Collective variable discovery and enhanced sampling in biomolecular simulation using autoencoders

Andrew Ferguson, University of Chicago

Usage Details

Andrew Ferguson, Wei Chen

The aim of this work is to establish a nonlinear machine learning approach to discover collective variables for protein folding and use these variables to perform enhanced sampling in molecular dynamics simulations. The predictive capacity of molecular dynamics simulations of protein folding is limited by the short time scales accessible compared to the large characteristic time scales to surmount high free energy barriers. Existing nonlinear dimensionality reduction techniques can ably discover good collective variables for accelerated sampling that are correlated with important molecular motions, but do not furnish the explicit coordinate mapping so that biased sampling must be conducted inefficiently and indirectly in proxy variables.

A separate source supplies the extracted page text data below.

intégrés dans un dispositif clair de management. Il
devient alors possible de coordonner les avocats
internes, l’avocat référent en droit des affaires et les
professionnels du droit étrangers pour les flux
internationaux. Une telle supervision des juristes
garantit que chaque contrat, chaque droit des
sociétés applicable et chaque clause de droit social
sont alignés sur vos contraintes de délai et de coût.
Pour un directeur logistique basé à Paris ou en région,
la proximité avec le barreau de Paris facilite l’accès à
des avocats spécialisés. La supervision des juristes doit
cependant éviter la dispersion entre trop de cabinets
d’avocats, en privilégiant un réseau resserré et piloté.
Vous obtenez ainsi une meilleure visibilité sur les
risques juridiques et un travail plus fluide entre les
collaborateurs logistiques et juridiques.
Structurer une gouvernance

We recently developed the theoretical underpinnings of the first technique capable of performing on-the-fly collective variable discovery and accelerated sampling and validated the approach in small peptide systems. The dual goals of this work, enabled by the unique capabilities of the Blue Waters, are to extend and validate this approach to large proteins of biological relevance in anti-cancer and anti-HIV drug development, and to explicitly incorporate solvent degrees of freedom into collective variable discovery as a crucial determinant of the dynamics of large proteins.